No enhanced misdemeanors, either.
I sat in on the House Courts of Justice Committee Meeting yesterday afternoon, and the chair, Delegate David Albo had an interesting comment. He said basically there is no money
for anything this year, so any bills which come to them that have a financial impact would die in committee, without even being sent to a sub-committee for further action.
As an example, he mentioned that any bills that create a new felony would receive no action. He further explained that if the financial impact statement was not zero, but could be shown to be a trivial amount or if the financial impact statement was simply a wrong assessment, then maybe they could work something out.
But to my untrained ears, it sure sounded like he said there would be no brand new felony crimes coming out of the GA this year. Apparently it costs money to create a new felony crime, although I'm not exactly sure why.
Any such bill would affect local jail populations, at least in some localities. That would implicate this code section, § 30-19.1:4: Increase in terms of imprisonment or commitment; fiscal impact statements; appropriations for operating costs.

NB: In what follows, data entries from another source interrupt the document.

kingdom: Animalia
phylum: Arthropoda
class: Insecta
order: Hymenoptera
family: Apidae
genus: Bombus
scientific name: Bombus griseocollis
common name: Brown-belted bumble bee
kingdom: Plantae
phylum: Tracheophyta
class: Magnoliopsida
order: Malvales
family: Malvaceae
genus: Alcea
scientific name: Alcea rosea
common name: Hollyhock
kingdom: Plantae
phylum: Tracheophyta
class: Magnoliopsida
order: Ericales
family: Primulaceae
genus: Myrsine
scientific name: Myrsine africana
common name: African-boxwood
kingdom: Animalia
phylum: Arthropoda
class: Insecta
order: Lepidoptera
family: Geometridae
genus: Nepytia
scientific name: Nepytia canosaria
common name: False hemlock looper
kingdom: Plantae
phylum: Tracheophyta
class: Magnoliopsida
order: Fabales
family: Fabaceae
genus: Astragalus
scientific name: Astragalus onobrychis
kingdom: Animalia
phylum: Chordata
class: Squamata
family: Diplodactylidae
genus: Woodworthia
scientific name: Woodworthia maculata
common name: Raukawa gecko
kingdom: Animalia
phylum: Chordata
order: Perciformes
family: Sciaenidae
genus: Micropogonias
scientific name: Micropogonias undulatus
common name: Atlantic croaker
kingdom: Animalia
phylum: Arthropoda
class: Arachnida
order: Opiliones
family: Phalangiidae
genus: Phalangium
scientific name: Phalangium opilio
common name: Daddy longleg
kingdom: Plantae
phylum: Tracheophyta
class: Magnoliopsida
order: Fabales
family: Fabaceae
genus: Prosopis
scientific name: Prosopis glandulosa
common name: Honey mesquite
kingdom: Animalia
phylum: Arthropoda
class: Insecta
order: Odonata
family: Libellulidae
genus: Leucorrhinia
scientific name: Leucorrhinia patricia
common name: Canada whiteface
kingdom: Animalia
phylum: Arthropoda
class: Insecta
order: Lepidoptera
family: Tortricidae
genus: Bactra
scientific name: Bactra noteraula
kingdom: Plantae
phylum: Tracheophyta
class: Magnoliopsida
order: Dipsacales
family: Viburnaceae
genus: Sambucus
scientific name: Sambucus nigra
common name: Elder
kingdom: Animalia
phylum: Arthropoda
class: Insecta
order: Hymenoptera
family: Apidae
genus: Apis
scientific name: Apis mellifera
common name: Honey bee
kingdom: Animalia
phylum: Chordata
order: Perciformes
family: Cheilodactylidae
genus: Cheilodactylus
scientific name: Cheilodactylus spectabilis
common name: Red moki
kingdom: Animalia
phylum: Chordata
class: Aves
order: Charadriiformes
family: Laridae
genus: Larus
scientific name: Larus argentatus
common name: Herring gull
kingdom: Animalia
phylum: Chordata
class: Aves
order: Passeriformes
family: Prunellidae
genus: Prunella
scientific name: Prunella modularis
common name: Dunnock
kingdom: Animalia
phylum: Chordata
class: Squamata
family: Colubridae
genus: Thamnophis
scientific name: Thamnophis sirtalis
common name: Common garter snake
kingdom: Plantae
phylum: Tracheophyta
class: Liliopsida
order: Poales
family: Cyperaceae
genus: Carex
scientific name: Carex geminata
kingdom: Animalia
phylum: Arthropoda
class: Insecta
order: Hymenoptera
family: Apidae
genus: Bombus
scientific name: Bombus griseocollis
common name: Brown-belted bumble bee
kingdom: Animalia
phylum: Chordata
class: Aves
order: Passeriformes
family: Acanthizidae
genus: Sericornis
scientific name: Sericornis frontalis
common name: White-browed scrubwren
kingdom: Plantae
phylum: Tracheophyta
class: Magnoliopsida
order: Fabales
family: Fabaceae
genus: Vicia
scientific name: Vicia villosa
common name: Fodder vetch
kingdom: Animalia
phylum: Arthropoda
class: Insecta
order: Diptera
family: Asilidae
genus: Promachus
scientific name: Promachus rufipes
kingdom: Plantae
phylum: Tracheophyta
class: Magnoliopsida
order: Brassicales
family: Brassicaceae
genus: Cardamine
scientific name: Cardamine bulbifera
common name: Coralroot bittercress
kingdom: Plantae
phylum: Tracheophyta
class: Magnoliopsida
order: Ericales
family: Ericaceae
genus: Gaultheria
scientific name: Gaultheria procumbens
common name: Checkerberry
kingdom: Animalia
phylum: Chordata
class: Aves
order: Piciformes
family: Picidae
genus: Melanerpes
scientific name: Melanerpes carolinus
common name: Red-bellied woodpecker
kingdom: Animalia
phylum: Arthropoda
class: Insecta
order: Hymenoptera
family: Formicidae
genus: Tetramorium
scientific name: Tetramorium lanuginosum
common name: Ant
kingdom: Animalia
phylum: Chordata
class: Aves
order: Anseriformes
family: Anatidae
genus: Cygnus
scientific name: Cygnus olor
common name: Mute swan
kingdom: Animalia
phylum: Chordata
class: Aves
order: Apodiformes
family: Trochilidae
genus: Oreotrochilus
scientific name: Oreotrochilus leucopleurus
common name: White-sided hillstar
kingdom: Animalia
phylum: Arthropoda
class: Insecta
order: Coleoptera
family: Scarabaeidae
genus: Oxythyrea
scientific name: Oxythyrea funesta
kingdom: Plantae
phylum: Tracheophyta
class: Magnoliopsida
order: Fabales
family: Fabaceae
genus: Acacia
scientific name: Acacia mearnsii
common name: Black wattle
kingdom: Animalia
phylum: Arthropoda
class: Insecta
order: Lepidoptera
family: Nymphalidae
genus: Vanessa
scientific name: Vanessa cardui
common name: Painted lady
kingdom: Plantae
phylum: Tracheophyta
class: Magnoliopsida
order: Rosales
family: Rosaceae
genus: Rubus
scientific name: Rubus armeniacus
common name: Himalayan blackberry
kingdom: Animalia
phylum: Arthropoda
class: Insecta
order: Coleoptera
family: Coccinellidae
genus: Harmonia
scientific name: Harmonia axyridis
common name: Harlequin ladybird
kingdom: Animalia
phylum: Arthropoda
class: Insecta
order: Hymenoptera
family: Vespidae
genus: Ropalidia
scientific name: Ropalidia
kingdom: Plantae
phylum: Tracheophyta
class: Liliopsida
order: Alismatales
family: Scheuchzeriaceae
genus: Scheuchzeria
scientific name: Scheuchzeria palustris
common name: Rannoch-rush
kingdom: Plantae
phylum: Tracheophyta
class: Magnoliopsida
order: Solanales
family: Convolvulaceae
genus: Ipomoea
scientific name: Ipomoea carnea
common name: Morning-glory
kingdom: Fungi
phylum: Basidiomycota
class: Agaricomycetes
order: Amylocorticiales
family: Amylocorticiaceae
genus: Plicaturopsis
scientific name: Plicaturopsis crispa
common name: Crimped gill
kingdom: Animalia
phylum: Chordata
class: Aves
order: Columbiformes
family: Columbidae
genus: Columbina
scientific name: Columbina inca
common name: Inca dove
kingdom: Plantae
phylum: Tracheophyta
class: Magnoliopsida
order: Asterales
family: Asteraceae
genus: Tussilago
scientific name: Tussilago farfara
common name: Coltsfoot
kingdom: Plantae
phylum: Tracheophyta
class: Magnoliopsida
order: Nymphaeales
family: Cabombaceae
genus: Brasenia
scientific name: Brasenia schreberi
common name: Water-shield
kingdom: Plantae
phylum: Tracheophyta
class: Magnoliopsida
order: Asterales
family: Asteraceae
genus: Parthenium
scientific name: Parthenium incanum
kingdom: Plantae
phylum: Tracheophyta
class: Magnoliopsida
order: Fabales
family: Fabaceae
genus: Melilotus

In addition, the Chairman also referred to this 2009 Budget Amendment:
A. For any fiscal impact statement prepared by the Virginia Criminal Sentencing Commission pursuant to § 30-19.1:4, Code of Virginia, for which the commission does not have sufficient information to project the impact, the commission shall assign a minimum fiscal impact of $50,000 to the bill and this amount shall be printed on the face of each such bill, but shall not be codified. The provisions of § 30-19.1:4, paragraph H. shall be applicable to any such bill.What this means if that, even if they cannot decide what the specific cost would be for such a bill, for fiscal impact purposes, it would cost at least $50,000.